REQUIREMENT —
Copy everything in the entries below, from the start down to the line containing "AMOUNT PAID", switching "Ratings" to "Reviews" and leaving all else unchanged. Omit the pictures.

+===+

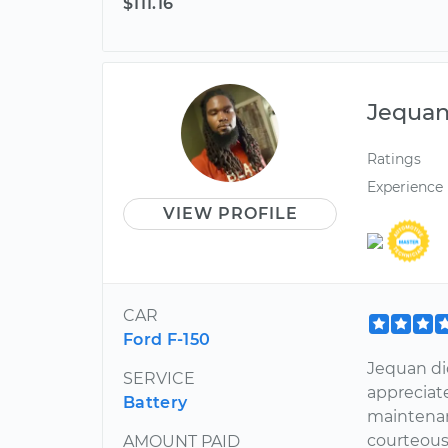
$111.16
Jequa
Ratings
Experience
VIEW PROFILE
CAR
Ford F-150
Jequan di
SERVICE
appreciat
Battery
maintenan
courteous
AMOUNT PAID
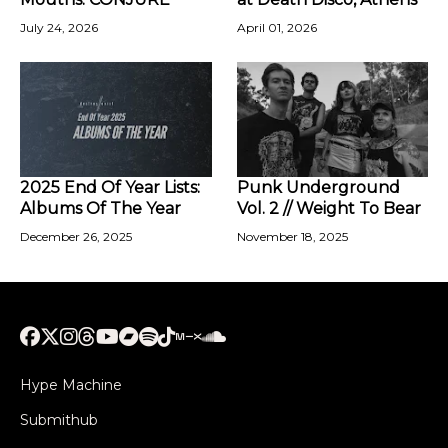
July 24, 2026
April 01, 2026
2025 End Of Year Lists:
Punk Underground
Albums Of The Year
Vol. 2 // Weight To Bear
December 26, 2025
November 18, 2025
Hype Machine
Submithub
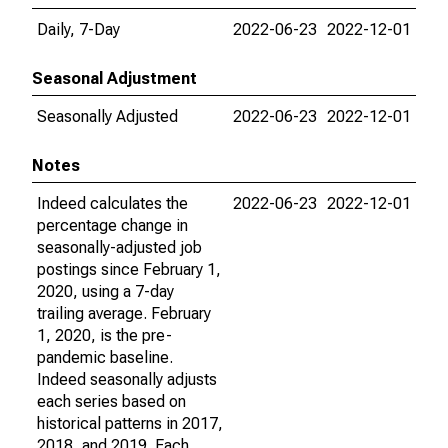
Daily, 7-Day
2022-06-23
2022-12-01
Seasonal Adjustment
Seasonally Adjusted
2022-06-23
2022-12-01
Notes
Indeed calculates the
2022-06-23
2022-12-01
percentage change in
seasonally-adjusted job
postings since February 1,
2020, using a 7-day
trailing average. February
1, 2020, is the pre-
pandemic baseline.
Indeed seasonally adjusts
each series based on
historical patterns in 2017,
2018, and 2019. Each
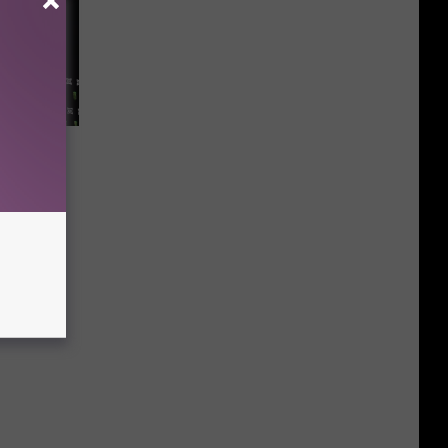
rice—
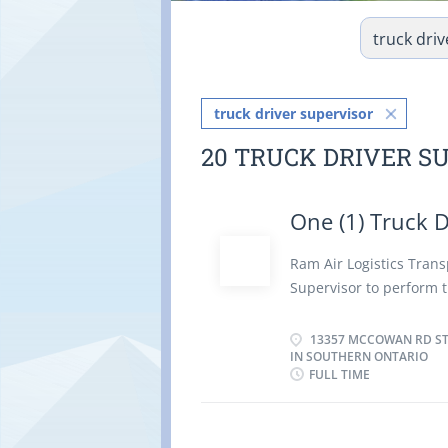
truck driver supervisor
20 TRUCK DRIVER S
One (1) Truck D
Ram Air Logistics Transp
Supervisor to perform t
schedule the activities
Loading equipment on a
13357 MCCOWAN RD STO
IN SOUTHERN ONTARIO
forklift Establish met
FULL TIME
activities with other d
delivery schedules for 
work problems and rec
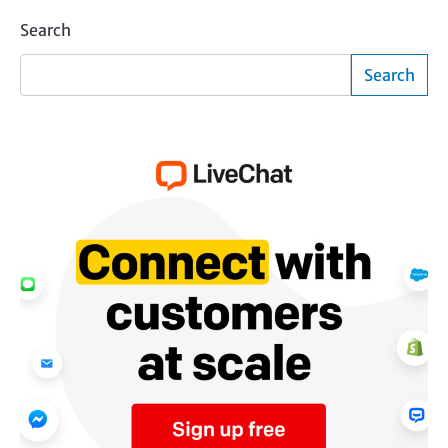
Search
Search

+===+

FINISHED EXERCISE —
$111.16
Jequa
Reviews
Experience
VIEW PROFILE
CAR
Ford F-150
Jequan di
SERVICE
appreciat
Battery
maintenan
courteous
AMOUNT PAID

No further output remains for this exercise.